13th International Conference on Enterprise Information Systems
CONFENIS 2027 · Paper 05 · Data Spaces and Inter-Organisational Information Systems
University of Vienna · TU Munich · Sofia University 'St. Kliment Ohridski'
European supply chains face a structural information-asymmetry problem: visibility across organisational boundaries is critical for resilience, sustainability, and compliance, yet the data-sharing infrastructure remains either bilateral or vendor-locked. GAIA-X and the IDS Reference Architecture offer a sovereign federated alternative but their concrete instantiation in supply-chain contexts is still emerging. We design and prototype a GAIA-X compliant federated data space for cross-organisational visibility in a three-tier European automotive supply chain (OEM, Tier-1, Tier-2). The prototype implements verifiable-credentials based access control and policy-enforced data usage tracking. Evaluation against a six-month operational pilot shows feasible end-to-end performance and surfaces the governance — not technical — bottlenecks of sovereign data sharing.

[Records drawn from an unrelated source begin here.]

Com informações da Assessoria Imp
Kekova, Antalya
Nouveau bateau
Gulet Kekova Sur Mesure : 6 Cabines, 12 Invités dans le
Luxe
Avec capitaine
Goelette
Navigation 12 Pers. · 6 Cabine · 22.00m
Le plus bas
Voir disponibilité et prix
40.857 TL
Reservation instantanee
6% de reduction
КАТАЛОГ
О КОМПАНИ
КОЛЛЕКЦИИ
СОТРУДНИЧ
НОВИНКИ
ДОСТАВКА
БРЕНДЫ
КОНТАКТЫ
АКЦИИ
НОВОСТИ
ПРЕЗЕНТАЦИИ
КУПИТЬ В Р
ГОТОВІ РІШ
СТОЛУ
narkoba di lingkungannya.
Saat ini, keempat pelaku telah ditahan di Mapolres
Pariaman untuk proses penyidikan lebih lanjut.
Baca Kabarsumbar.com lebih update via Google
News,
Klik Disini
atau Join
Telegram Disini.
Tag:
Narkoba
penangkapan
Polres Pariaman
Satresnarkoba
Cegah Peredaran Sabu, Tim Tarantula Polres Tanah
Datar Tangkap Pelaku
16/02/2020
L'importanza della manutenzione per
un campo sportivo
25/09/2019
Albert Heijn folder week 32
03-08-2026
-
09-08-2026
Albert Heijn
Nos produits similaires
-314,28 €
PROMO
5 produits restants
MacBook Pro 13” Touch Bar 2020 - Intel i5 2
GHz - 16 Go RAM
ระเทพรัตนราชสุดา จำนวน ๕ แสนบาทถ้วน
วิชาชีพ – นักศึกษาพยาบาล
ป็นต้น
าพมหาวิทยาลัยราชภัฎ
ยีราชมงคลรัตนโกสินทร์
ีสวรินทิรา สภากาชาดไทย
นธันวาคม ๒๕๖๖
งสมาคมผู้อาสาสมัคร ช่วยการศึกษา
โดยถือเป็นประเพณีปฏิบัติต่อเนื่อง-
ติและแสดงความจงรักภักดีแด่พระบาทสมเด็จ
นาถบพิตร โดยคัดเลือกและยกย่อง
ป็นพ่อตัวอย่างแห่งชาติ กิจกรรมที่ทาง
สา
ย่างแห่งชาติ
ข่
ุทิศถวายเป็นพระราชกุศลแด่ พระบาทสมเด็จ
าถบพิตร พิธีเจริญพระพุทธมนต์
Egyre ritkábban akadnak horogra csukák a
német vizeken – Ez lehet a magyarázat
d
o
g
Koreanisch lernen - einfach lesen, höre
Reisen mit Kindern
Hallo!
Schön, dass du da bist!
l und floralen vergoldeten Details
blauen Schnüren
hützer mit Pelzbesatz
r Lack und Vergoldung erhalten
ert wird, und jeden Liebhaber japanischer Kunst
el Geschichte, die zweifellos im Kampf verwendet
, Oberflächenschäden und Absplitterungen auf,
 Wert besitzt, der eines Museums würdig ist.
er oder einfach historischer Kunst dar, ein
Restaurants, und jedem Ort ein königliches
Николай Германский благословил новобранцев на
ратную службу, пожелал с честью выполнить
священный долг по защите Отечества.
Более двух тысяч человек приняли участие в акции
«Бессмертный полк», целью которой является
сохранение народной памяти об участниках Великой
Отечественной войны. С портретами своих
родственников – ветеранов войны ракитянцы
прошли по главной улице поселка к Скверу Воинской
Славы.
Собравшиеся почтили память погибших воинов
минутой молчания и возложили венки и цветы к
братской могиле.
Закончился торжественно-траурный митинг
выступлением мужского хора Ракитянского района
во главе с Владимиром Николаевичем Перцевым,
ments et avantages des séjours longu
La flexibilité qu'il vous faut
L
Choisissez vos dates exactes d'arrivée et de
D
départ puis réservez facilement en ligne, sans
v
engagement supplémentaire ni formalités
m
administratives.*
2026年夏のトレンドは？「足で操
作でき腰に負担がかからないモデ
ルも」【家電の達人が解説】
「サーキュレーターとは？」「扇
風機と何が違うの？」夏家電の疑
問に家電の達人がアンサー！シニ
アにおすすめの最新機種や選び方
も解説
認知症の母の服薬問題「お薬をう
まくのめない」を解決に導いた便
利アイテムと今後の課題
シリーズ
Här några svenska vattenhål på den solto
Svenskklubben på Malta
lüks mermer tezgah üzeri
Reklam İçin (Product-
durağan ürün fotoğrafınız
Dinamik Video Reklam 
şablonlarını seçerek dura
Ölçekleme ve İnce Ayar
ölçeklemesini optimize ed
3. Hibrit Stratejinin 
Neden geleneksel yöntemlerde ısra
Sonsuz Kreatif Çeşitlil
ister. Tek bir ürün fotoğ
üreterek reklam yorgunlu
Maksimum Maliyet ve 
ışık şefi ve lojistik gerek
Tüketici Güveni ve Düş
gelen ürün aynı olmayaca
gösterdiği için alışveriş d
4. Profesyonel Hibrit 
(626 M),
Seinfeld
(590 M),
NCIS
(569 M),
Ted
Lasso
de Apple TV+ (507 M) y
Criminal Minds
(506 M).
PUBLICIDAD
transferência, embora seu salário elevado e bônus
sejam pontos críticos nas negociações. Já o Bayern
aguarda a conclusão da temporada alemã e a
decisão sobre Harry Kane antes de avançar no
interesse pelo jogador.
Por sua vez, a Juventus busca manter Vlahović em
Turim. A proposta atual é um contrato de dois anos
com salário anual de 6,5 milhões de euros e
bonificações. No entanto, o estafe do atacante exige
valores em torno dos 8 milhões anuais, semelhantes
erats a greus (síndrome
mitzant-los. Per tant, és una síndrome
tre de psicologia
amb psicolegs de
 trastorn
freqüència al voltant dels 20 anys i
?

Keywords: GAIA-X; Federated Data Spaces; Supply Chain Visibility; IDS; Catena-X; Data Sovereignty
The disruption of European supply chains during 2020–2023 — pandemic, semiconductor shortage, Russia's invasion of Ukraine, Red Sea shipping interruption — has exposed a long-known weakness: most enterprises have visibility only to their direct counterparties (n+1 visibility), and so cannot anticipate disruption from deeper tiers. Federated data spaces, formalised in the GAIA-X Architecture Document (GAIA-X AISBL, 2023) and the IDS Reference Architecture Model 4 (IDSA, 2022), promise sovereign cross-tier visibility without the centralisation of data in a vendor platform.
We design FED-SCV (Federated Supply Chain Visibility), a reference architecture for GAIA-X compliant cross-tier visibility, and instantiate it as a prototype across three European partners: a German automotive OEM (anonymised as O), an Austrian Tier-1 (T1), and a Bulgarian Tier-2 (T2). The prototype uses Eclipse EDC 0.4 as the connector layer, the Catena-X Item Relationship Service for product genealogy, and a self-issued verifiable credential framework based on W3C VC 2.0. Evaluation covered a six-month operational pilot (April–September 2026) of three concrete use cases: forward inventory visibility, carbon-footprint pass-through, and quality incident propagation.
Technically, FED-SCV achieved end-to-end latencies of 1.8 seconds median (95th percentile 4.6 s) for inventory queries propagating O→T1→T2. Verifiable credential verification added 240 ms median. Throughput peaked at 180 queries/second, well above operational requirements. Governance-wise, the substantive bottleneck was not technical: the three partners required 14 weeks to agree on usage-policy semantics — specifically, what 'authorised internal use' meant for carbon-footprint data that, if recombined with other sources, could reveal Tier-2 cost structure. The Carbon-footprint use case consumed 60% of the governance effort despite being the smallest by data volume.
Our pilot supports the operational feasibility of GAIA-X compliant supply-chain data spaces, but corroborates the emerging practitioner consensus that the bottleneck is data-sharing governance, not connector technology. The 14-week negotiation period for usage-policy semantics across three partners suggests that ten-partner Catena-X instances will require fundamentally new collective-governance tooling — perhaps drawing on commons-management theory (Ostrom, 1990) rather than on bilateral contracting.
GAIA-X compliant federated visibility is technically mature; the open research and practice agenda lies in scalable, multi-party usage governance. FED-SCV offers a reference instantiation and a baseline empirical study for the field.
Citation: Sophie Bauer, Markus Lindner, Elena Petrova. "GAIA-X Compliant Federated Data Spaces for Cross-Organisational Supply Chain Visibility." In: Tjoa, A.M., Mendling, J., Wimmer, M. (eds.) Research and Practical Issues of Enterprise Information Systems. CONFENIS 2027. LNBIP 528, pp. 61–75. Springer, Cham (2027).
© Springer Nature Switzerland AG 2027. Reproduction with permission.